BBN zaznaczyło, że do czasu publikacji materiału w „Rzeczpospolitej” ani Prezydent Karol Nawrocki, ani Biuro Bezpieczeństwa Narodowego nie otrzymali szczegółowego meldunku o ustaleniach prokuratury w sprawie Wyryk. – Podtrzymujemy nasze stanowisko, że informacja powinna trafić do Prezydenta bezpośrednio, nie zaś przez media. Sprawa dotyczy bezpieczeństwa narodowego i wymaga najwyższej staranności w obiegu dokumentów – czytamy w komunikacie opublikowanym na portalu X.

Przedstawiciele BBN zwrócili uwagę, że sytuacje takie jak w Wyrykach, podobnie jak wcześniejsze zdarzenia w Przewodowie, wymagają wypracowania klarownego mechanizmu informowania głowy państwa. – Nie chodzi o szukanie winnych, ale o to, by w momentach kryzysowych prezydent dysponował pełnym obrazem sytuacji, mogąc podejmować decyzje w oparciu o aktualne dane – podkreślono.

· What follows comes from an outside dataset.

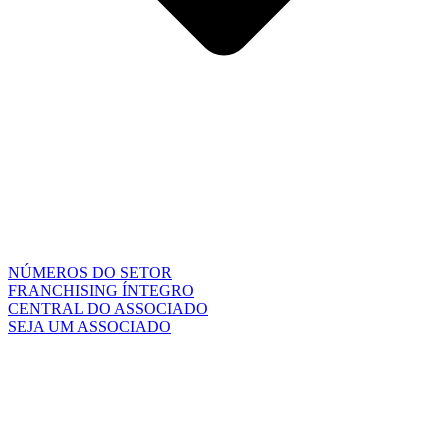
NÚMEROS DO SETOR
FRANCHISING ÍNTEGRO
CENTRAL DO ASSOCIADO
SEJA UM ASSOCIADO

Kancelaria Prezydenta zapewniła, że prezydent pozostaje w stałym kontakcie z premierem, szefem MON i dowództwem wojskowym. – Jesteśmy gotowi do ścisłej współpracy z rządem, aby wyjaśnić wszystkie wątpliwości i uniknąć podobnych problemów w przyszłości. W takich chwilach najważniejsze jest bezpieczeństwo obywateli i jedność państwa – zaznaczył rzecznik BBN.

BBN poinformowało też, że czeka na końcowy raport prokuratury i służb wojskowych dotyczący przyczyn zniszczeń w Wyrykach, w tym jednoznaczne wskazanie, kto wystrzelił rakietę. – Wyjaśnienie tej sprawy w sposób rzetelny i transparentny ma kluczowe znaczenie nie tylko dla lokalnej społeczności, ale i dla zaufania obywateli do instytucji państwa – podsumowano.